Consider this sequence of events on a ThreadPool with one thread:
ThreadPool::addJob successfully adds a job to the array of jobs and starts the thread
before ThreadPool::runNextJob gets to run, someone calls ThreadPoolJob::signalJobShouldExit on the just-added job
when ThreadPool::runNextJob gets to run, the first loop where it iterates to find a job doesn’t come up with anything because job->shouldStop is true
So far this seems fine, the job never runs. I don’t see that it ever gets removed from the jobs array but perhaps that’s not so bad.
The struggle comes when someone calls ThreadPool::waitForJobToFinish waiting for the aborted job to finish, potentially waiting forever. jobFinishedSignal is never signalled so it hangs.

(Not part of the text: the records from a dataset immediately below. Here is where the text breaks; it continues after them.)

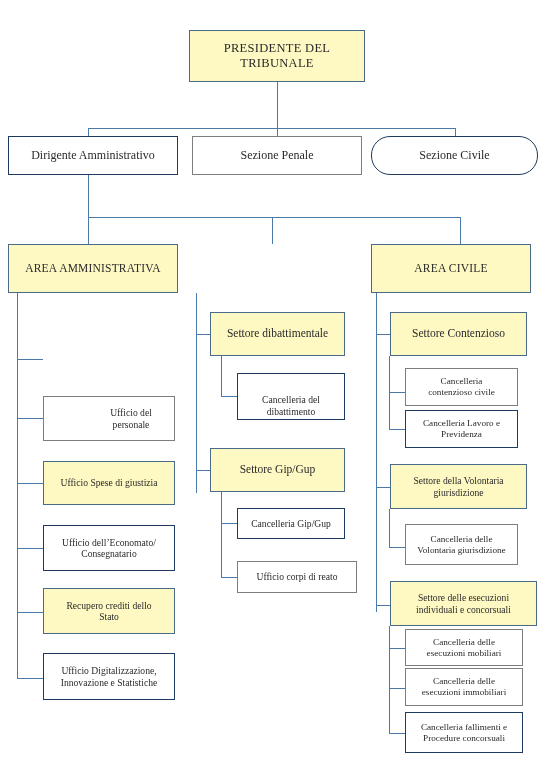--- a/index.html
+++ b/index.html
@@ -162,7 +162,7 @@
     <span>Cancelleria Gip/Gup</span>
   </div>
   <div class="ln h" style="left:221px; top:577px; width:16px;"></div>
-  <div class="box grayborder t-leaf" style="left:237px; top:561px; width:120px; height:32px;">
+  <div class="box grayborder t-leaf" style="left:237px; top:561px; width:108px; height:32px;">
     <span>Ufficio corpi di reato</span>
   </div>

I don’t see a particularly easy way around this…or at least one I can guarantee is less racy than what the code currently does. Any ideas, or at least confirmation that I’ve found a hole?
Umm…I haven’t looked at the ThreadPoolJob code but one solution is to change job identifiers from a small integer into a reference counted object pointer. This way a job persists until the last reference is gone. So after a job is finished or gets signaled to exit, it can be put into a state suitable for inspection (i.e. usable in a call to waitForJobToFinish).
I believe that is the solution used by boost::thread and std::thread.
The ThreadPool class needed a bit of a spring-clean… I’ve been through and tidied it up now, hopefully sorting out this problem in the process. Let me know if you still have any trouble with it!
That method no longer has a deleteInactive argument. Each job now knows whether it should be deleted, so there’s no need to tell it what to do. (God knows why I didn’t write it that way in the first place!)